Workforce participation is often seen as the most visible way people can make an economic contribution to the community and it is clear that many older people want to continue to participate in the workforce. COTA is proposing an integrated approach, establishing an older workers advisory service that provides services to both potential employers as well as older workers, along with a package of targeted training support.
One of the key issues we need to look at as we celebrate an increase in life expectancy is how we ensure that we are extending years of healthy life. COTA identifies the need to ensure all our preventative health strategies are inclusive and where necessary provide more targeted messages for older people. There is also a set of proposals to increase older people’s physical activity as the evidence is clear that increased physical activity promotes better physical and mental health and enables people to participate more effectively in other spheres of life.

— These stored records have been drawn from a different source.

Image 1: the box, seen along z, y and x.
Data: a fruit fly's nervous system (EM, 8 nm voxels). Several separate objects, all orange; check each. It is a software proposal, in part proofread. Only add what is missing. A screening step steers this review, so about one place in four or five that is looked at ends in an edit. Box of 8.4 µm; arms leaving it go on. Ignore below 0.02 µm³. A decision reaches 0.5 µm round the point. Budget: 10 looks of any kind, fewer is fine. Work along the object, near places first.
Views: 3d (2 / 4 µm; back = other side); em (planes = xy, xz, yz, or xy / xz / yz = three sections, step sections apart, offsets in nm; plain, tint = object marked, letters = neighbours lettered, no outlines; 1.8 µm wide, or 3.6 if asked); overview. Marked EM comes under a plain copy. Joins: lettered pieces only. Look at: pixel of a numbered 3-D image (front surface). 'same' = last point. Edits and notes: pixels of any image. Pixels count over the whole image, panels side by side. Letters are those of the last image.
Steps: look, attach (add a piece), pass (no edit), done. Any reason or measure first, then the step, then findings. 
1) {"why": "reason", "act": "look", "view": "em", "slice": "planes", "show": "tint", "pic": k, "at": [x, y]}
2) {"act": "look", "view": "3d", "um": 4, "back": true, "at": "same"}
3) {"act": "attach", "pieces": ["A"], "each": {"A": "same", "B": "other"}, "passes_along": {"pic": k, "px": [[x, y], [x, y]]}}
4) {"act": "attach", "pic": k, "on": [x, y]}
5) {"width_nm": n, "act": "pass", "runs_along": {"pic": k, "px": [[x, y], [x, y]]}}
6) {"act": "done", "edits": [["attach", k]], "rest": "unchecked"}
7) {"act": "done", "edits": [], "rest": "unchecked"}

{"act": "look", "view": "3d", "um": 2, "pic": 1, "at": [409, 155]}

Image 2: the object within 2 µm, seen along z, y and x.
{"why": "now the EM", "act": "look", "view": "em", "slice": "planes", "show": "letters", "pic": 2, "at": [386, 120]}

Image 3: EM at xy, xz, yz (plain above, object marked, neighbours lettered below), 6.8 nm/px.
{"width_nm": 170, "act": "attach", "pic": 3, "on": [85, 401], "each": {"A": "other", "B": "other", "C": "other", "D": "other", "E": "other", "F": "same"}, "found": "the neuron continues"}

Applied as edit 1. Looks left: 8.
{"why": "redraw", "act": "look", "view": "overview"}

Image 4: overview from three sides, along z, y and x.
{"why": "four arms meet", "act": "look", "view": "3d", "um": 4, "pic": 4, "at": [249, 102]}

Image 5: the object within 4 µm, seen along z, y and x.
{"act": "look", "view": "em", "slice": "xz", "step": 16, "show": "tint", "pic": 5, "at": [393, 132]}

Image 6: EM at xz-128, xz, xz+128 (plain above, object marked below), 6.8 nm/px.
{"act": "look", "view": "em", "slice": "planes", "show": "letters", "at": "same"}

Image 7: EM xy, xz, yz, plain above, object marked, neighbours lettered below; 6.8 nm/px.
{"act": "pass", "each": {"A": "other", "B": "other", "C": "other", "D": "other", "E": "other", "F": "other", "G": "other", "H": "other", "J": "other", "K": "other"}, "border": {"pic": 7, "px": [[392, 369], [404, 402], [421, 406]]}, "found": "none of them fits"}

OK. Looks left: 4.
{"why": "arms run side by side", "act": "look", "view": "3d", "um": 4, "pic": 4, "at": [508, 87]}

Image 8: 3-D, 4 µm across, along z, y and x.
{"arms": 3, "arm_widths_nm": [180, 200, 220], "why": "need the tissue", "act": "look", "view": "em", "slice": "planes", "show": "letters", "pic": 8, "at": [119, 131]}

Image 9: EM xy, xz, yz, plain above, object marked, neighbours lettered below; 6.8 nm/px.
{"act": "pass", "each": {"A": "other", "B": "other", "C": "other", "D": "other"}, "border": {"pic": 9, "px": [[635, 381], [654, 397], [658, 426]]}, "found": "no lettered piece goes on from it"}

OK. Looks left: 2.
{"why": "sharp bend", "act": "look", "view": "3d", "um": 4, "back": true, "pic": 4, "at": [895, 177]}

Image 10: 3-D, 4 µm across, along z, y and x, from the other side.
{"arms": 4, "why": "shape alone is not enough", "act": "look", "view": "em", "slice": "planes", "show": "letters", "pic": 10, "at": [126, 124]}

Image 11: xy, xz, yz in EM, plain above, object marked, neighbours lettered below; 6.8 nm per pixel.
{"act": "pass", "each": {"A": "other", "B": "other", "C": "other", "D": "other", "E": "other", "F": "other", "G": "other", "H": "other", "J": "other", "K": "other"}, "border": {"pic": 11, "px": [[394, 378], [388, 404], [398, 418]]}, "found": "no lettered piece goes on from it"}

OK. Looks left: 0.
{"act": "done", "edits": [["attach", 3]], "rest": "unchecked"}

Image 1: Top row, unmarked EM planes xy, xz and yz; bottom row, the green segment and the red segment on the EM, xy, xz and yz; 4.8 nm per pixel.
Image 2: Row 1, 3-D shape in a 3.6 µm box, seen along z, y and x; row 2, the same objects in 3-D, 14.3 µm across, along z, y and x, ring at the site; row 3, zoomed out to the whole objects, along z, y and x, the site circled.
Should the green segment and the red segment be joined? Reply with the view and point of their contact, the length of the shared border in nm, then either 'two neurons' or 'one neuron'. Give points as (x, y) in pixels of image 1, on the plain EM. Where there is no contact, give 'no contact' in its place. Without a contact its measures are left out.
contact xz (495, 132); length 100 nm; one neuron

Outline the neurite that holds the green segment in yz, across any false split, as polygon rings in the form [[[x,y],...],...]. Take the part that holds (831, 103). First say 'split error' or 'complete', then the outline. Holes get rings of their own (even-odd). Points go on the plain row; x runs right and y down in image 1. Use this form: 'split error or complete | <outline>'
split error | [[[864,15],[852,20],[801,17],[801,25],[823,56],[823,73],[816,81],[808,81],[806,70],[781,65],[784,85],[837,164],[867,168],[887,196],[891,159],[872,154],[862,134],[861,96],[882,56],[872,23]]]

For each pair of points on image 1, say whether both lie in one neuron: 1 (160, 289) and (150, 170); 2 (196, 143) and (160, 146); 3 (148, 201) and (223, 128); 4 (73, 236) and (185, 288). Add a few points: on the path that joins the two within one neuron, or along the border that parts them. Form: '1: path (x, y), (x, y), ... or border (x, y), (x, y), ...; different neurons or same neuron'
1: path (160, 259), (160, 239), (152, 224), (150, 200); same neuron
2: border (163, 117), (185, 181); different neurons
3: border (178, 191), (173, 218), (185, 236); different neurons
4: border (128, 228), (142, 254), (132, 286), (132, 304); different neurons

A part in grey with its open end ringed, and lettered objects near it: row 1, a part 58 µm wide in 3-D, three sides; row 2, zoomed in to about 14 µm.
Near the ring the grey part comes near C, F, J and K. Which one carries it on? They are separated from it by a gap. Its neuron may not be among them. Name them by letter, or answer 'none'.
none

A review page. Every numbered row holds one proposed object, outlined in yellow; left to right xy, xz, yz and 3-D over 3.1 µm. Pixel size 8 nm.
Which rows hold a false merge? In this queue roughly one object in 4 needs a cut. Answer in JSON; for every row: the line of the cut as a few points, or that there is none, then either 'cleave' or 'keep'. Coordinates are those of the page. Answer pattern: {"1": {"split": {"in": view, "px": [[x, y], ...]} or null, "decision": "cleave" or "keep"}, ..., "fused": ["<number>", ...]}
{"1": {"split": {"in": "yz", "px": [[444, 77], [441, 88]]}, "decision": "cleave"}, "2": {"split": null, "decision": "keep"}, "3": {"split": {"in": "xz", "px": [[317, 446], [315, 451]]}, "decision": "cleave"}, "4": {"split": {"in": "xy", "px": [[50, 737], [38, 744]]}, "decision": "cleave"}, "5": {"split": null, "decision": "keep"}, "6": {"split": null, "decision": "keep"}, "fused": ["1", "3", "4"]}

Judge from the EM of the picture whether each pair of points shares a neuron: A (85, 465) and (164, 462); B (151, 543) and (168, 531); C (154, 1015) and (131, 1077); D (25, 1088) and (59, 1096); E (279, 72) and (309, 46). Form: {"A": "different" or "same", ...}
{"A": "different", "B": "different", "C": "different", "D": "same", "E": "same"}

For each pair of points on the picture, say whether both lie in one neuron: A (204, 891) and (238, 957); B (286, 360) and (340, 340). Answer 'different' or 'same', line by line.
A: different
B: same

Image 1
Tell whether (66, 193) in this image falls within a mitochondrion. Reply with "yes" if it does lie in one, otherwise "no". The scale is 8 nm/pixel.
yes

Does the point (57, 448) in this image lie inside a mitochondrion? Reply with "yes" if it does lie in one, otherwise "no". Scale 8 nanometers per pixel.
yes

COTA’s proposals for enhancing volunteering opportunities acknowledge the importance of volunteering not only for the individual but also for the broader community and economy. We identify the barriers to volunteering and suggest ways to remove them. We put a special emphasis on peer education not just as a volunteering avenue but also as a proven communication tool that works for getting a variety of community messages out to older people.
It is clear that older people want to remain living in their local community for as long as possible and so we put forward a number of proposals that would enable this to happen. COTA calls for all new housing to be built to the Liveable Housing design standards and for more assistance for people to modify existing houses, if that is their choice. We also put forward proposals to improve the broader community space and improved transport planning and access, including greater emphasis on the needs of pedestrians.
COTA’s last set of proposals are about helping older people cope with life’s transitions. We concentrate on measures that would help build resilience and encourage people to plan ahead, acknowledging that many of the other proposals would also contribute to this goal. Much of what COTA and others are calling for is not new. What will make the difference is if we have a coordinated long term plan that links the various proposals to deliver a social environment in which older people are valued and most importantly value themselves.
In that respect we have called for the creation of a cabinet level ministry responsible for a whole of government approach to population ageing supported by a well resourced office within a senior department of government.